Timeless value of fathers
By Jean Berns Jones-jjones@thedodgevillechronicle.com
On any given night, four out of every ten children in this country will be sleeping in a house where their father does not live. That is 10.5 million children who go to sleep without a father in their home.
And that man is sadly and bitterly missed.
A result is that father absence is the leading contributor to welfare dependency. A great majority of the families that need government assistance are single parent families.
Father absence is directly responsible for a poverty rate among children that has reached shocking numbers. Almost 75% of children living in single parent families will experience poverty before they turn 11, compared with 20% in two parent families.
Father absence contributes to crime and delinquency. Prison rolls show that a great majority of violent inmates were once little boys who grew up without the guidance and care of a father.
Our most crushing social problems -- crime, financial dependency, substance abuse, teen pregnancy -- would be dramatically reduced if fathers supported their children financially and emotionally.
Some people have come to think fathers are unimportant. But this myth of the superfluous father is strongly contradicted by research showing that Dads play a vital role in the lives of their children.

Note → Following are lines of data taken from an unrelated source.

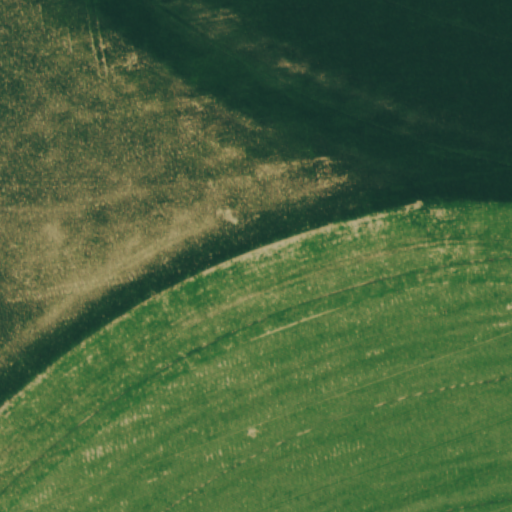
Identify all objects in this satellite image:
crop: (255, 255)
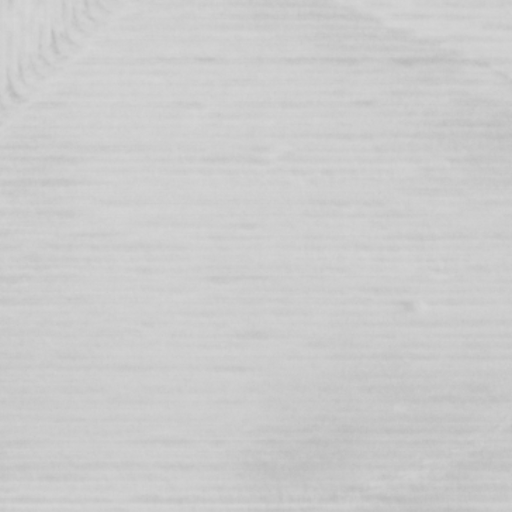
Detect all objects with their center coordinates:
crop: (256, 256)
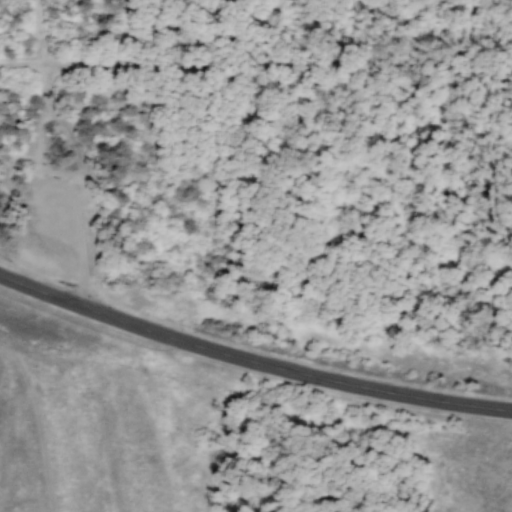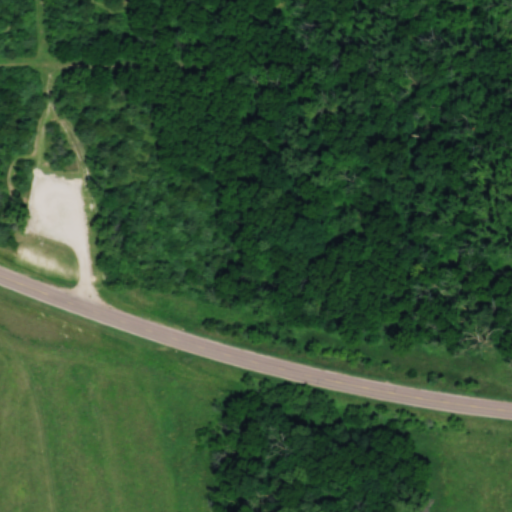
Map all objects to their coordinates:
road: (197, 7)
road: (44, 33)
road: (161, 68)
road: (418, 71)
road: (40, 119)
park: (271, 178)
parking lot: (54, 211)
road: (436, 267)
road: (83, 279)
road: (251, 357)
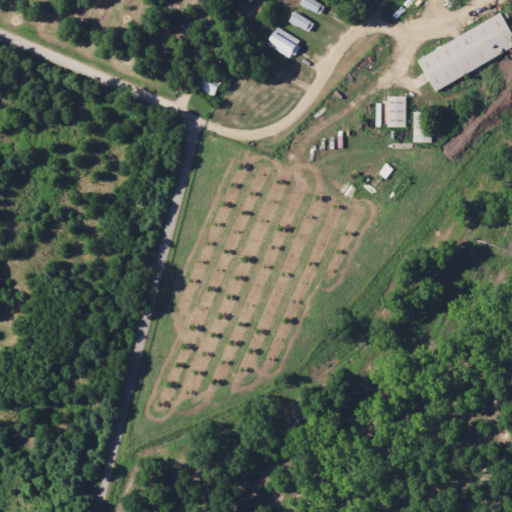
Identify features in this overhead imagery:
building: (301, 21)
building: (285, 43)
building: (469, 51)
road: (335, 59)
building: (399, 110)
building: (424, 126)
road: (170, 216)
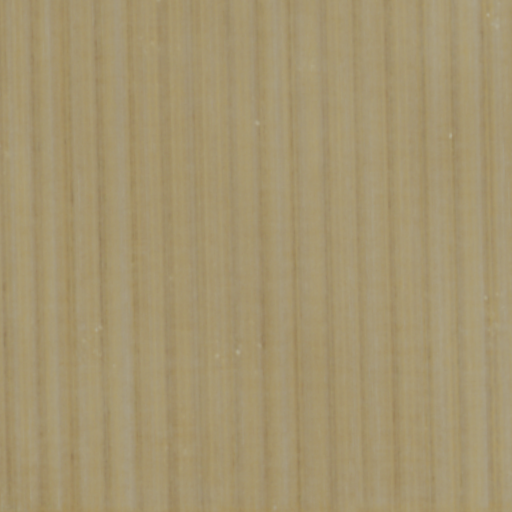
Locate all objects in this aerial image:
crop: (255, 255)
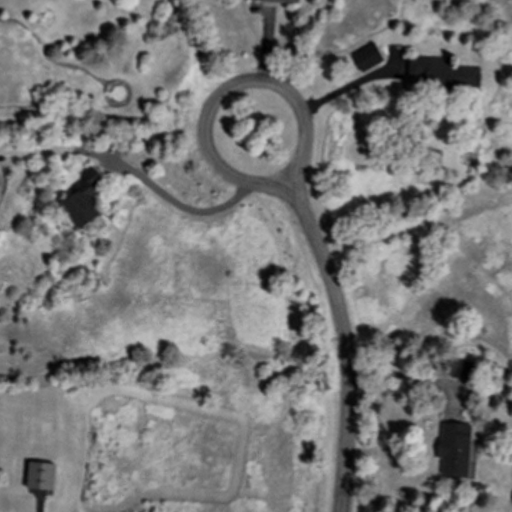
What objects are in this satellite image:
building: (284, 1)
building: (442, 72)
road: (357, 93)
road: (300, 104)
road: (149, 188)
building: (89, 199)
road: (345, 344)
road: (417, 379)
building: (451, 449)
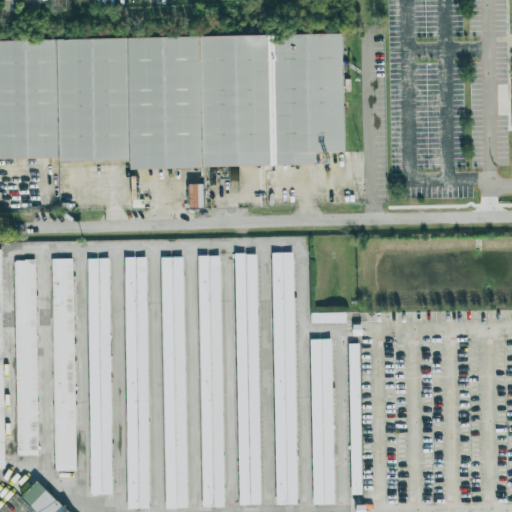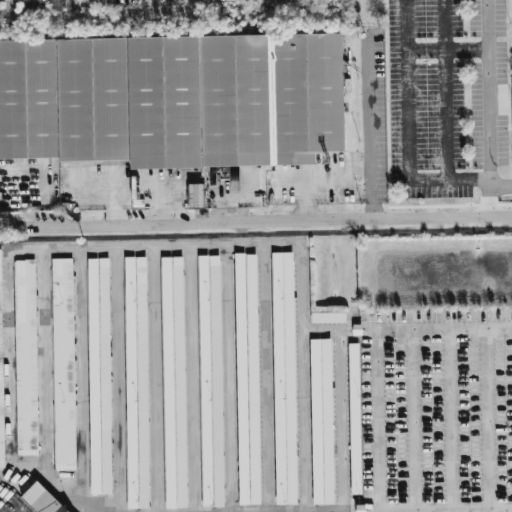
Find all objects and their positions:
building: (44, 5)
road: (445, 23)
road: (490, 39)
building: (171, 98)
building: (173, 100)
parking lot: (448, 100)
road: (448, 100)
road: (378, 130)
road: (410, 154)
building: (73, 176)
road: (37, 195)
road: (305, 197)
road: (270, 222)
road: (138, 251)
building: (328, 317)
road: (336, 333)
building: (25, 358)
building: (63, 365)
building: (1, 372)
parking lot: (257, 375)
building: (99, 376)
building: (284, 378)
building: (247, 379)
building: (211, 381)
building: (136, 383)
building: (174, 383)
building: (355, 419)
building: (322, 421)
road: (338, 423)
road: (377, 423)
road: (412, 423)
road: (466, 430)
building: (41, 499)
road: (80, 499)
building: (44, 505)
road: (48, 507)
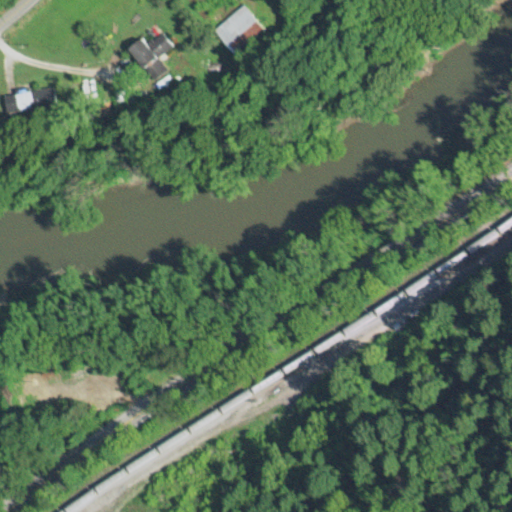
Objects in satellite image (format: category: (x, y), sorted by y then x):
road: (13, 12)
building: (241, 31)
building: (154, 57)
building: (36, 100)
river: (272, 170)
road: (254, 337)
railway: (288, 370)
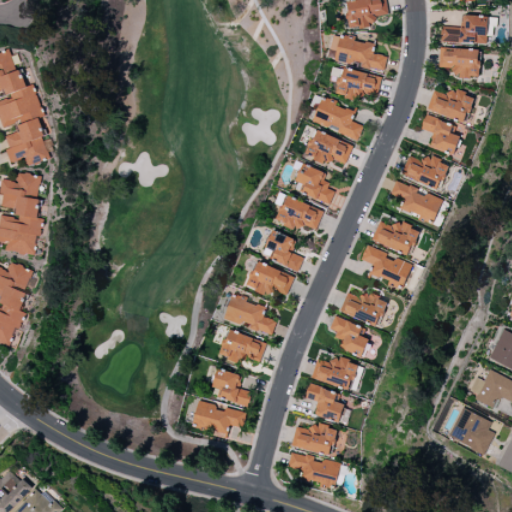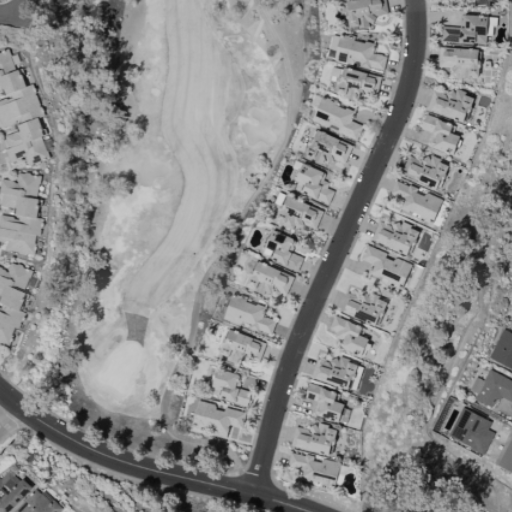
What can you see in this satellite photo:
building: (458, 0)
building: (364, 12)
road: (11, 13)
building: (467, 31)
building: (356, 53)
building: (460, 61)
building: (357, 84)
building: (15, 93)
building: (451, 104)
building: (336, 119)
building: (440, 135)
building: (27, 143)
building: (328, 148)
building: (425, 170)
building: (313, 184)
park: (195, 197)
building: (416, 201)
building: (21, 214)
building: (299, 214)
building: (395, 236)
road: (338, 247)
building: (283, 250)
building: (386, 267)
building: (269, 280)
building: (12, 299)
building: (364, 308)
building: (249, 315)
building: (511, 319)
building: (349, 336)
building: (242, 347)
building: (502, 350)
building: (335, 372)
building: (231, 387)
building: (492, 389)
building: (327, 403)
road: (8, 413)
building: (216, 418)
building: (472, 431)
building: (315, 439)
road: (143, 467)
building: (315, 469)
road: (511, 469)
building: (11, 490)
building: (38, 504)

The male contribution to child rearing is unique and irreplaceable. Men often interact and parent differently than mothers. This is not to say that one parenting style is superior to the other, but that the two combine to give children the needed mix of love and control, nurturance and prodding, comfort and challenge.
It is in the process of socialization that fathers are truly indispensable. Research shows that children have greater difficulty learning to control their aggressive impulses in the absence of an involved father. Boys, especially, need to observe the one man they love and respect controlling himself, despite the presence of strong emotions.
Good fathers exemplify and teach that manhood is not simply about sleeping with a woman. Manhood is about courage, commitment and responsibility. They pass on the understanding that the fullest expression of manhood is to be found in responsible fatherhood, which requires men to work hard, find time for their children and nurture their marital relationships.
Many of the men are missing from their children's homes because they themselves had no role model. They grew up without a Dad themselves. There was no one to show them what it means to be a man and a father.
Human beings do few things that are truly lasting, that endure beyond several months or a few years. But raising children, teaching them to be good individuals, is the most lasting thing a man or woman can ever do.
Restoring fatherhood must be a national priority. Unless it is, legislative and other attempts to fix social ills will be little more than tinkering at the edges of a fraying social fabric.